Tuesday, April 10, 2007

You Can Soften Your Edge Without Losing Your Way

No doubt, the crash of my marriage was more of a beginning than an end. I gained more than I lost. I can look back and shudder to think that could have been me, my life, my forever.

But there are things I gave up, too. There are things I miss and want. These things fall into the category of 'the life I was on track for':

I should not live in a rented apartment with neighbors who play too-loud mariachi music, neighbors who throw cigarettes all over the deck, neighbors who have loud parties on Wednesday nights. I should live in a house with my husband and it should be the second one we own together.

I should be like my friend who calls her husband on the way home from work to say she forgot her house key, she needs him to let her in.

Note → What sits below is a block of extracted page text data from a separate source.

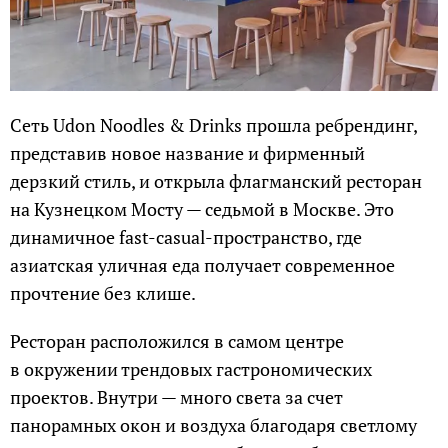
Сеть Udon Noodles & Drinks прошла ребрендинг,
представив новое название и фирменный
дерзкий стиль, и открыла флагманский ресторан
на Кузнецком Мосту — седьмой в Москве. Это
динамичное fast-casual-пространство, где
азиатская уличная еда получает современное
прочтение без клише.
Ресторан расположился в самом центре
в окружении трендовых гастрономических
проектов. Внутри — много света за счет
панорамных окон и воздуха благодаря светлому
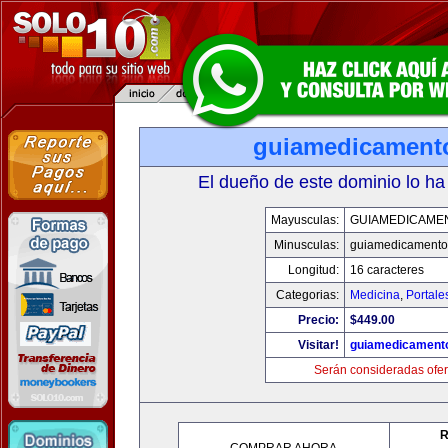
guiamedicament
El dueño de este dominio lo ha
Mayusculas:
GUIAMEDICAME
Minusculas:
guiamedicamento
Longitud:
16 caracteres
Categorias:
Medicina
,
Portale
Precio:
$449.00
Visitar!
guiamedicament
Serán consideradas ofer
R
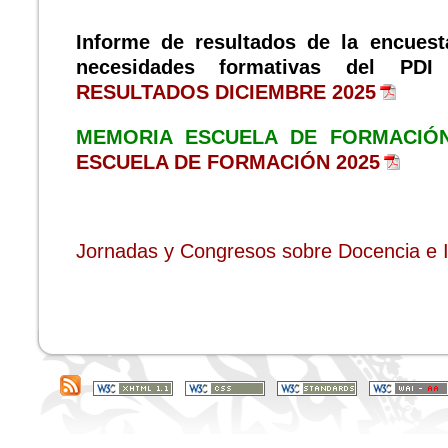
Informe de resultados de la encuest
necesidades formativas del PD
RESULTADOS DICIEMBRE 2025
MEMORIA ESCUELA DE FORMACIÓ
ESCUELA DE FORMACIÓN 2025
Jornadas y Congresos sobre Docencia e 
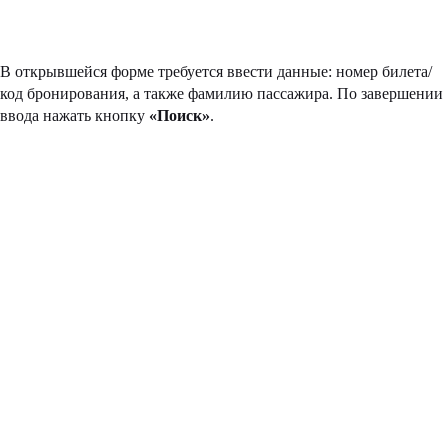
В открывшейся форме требуется ввести данные: номер билета/
код бронирования, а также фамилию пассажира. По завершении
ввода нажать кнопку
«Поиск»
.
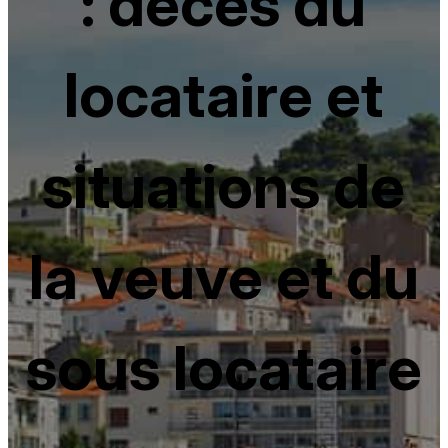
: décès du
locataire et
situations de
la veuve et du
sous locataire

I should not be the woman who frantically checks her purse three times every time she closes the door because if she forgets the key, there's nobody to let her in.

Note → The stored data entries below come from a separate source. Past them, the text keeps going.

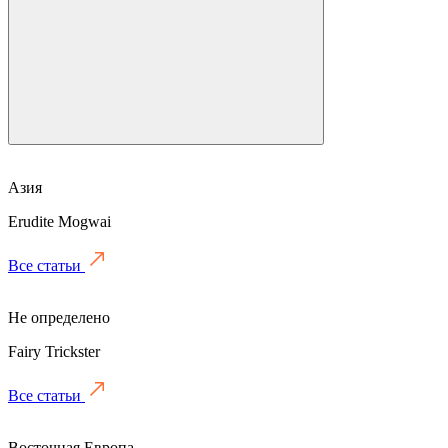
Азия
Erudite Mogwai
Все статьи
Не определено
Fairy Trickster
Все статьи
Восточная Европа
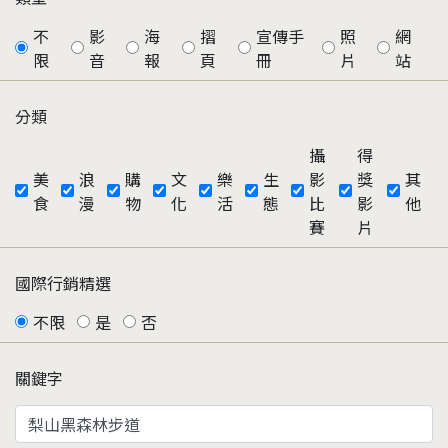
不
影
海
摺
宣傳手
照
網
限
音
報
頁
冊
片
站
分類
攝
得
美
浪
購
文
樂
生
影
獎
其
食
漫
物
化
活
態
比
影
他
賽
片
國際行銷精選
不限
是
否
關鍵字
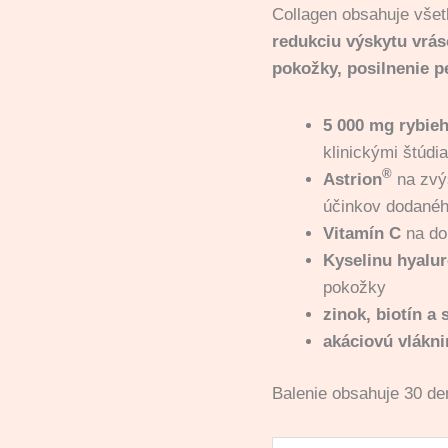
Collagen obsahuje všet
redukciu výskytu vrás
pokožky, posilnenie p
5 000 mg rybie
klinickými štúdi
®
Astrion
na zvýš
účinkov dodanéh
Vitamín C
na do
Kyselinu hyalu
pokožky
zinok, biotín a 
akáciovú vlákn
Balenie obsahuje 30 d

I should be like my friend who spent the first 70-degree Wednesday of the season walking, with her husband, to the park in their new neighborhood to watch people and then share corn on the cob from a paper bag and say everything in this neighborhood is like a holiday, a carnival, a festival.

I should be closer to being like my friend who is collects friends by guaging the ages of their offspring; plotting playdates

I should belong to a book club that sometimes meets at my more domestic and less single home. My fridge should contain makings for said book club instead of single-serve containers.

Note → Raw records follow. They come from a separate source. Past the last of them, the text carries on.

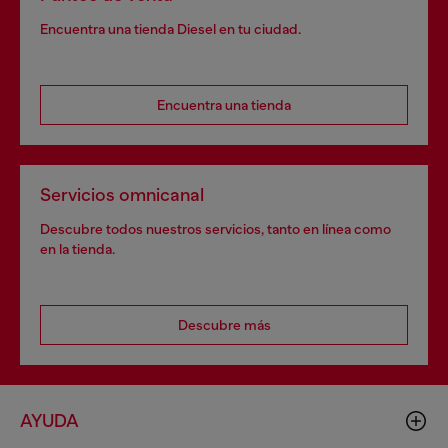
Encuentra una tienda Diesel en tu ciudad.
Encuentra una tienda
Servicios omnicanal
Descubre todos nuestros servicios, tanto en línea como
en la tienda.
Descubre más
AYUDA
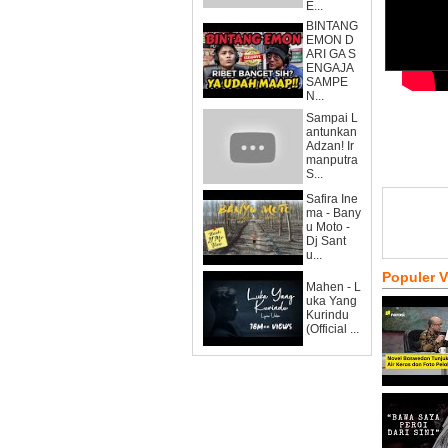
E...
BINTANG
EMON D
ARI GA S
ENGAJA
SAMPE
N...
Sampai L
antunkan
Adzan! Ir
manputra
S...
Safira Ine
ma - Bany
u Moto -
Dj Sant
u...
Populer 
Mahen - L
uka Yang
Kurindu
(Official ...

And I should be ready to consider moving toward that kind of sharing. When I let myself be convinced to explore the possibilities of dating, I see men like this:

A guy with broad shoulders and a strong jaw and a manly job and a golden retriever who "doesn't play games" and wants a partner to run with, spend Saturday mornings with, cook with.

A guy from australia with a job in finance and a great wardrobe.

A guy who plays vollryball on saturdays and builds shelves in his closet on the weekends.

A guy who with a wine collection and a 401k.

But I don't know how to do this. I don't know how to let go of this lock that says it's really not a safe idea, this throwing caution to the wind and giving out my phone number, my secrets, my heart.

1 Comments:

At 3:53 PM, Blogger The Wife Who Knows said...

I see you dropped out for a while too.

I'm working up the courage to finish my story -- I haven't written in months out of respect for my (newfound/tentative/fleeting/choose-your-hedging-adjective) bliss. It took me a while to realize that we make our own "happily ever afters," and that real life has nothing to do with the handsome prince fairy tales they sold us when we were 12.

Still, it's getting to be time to put a period on it. Soon.

I'm glad you're well. When it's time to jump off the cliff again, you'll know it. In the meantime, relish your freedom.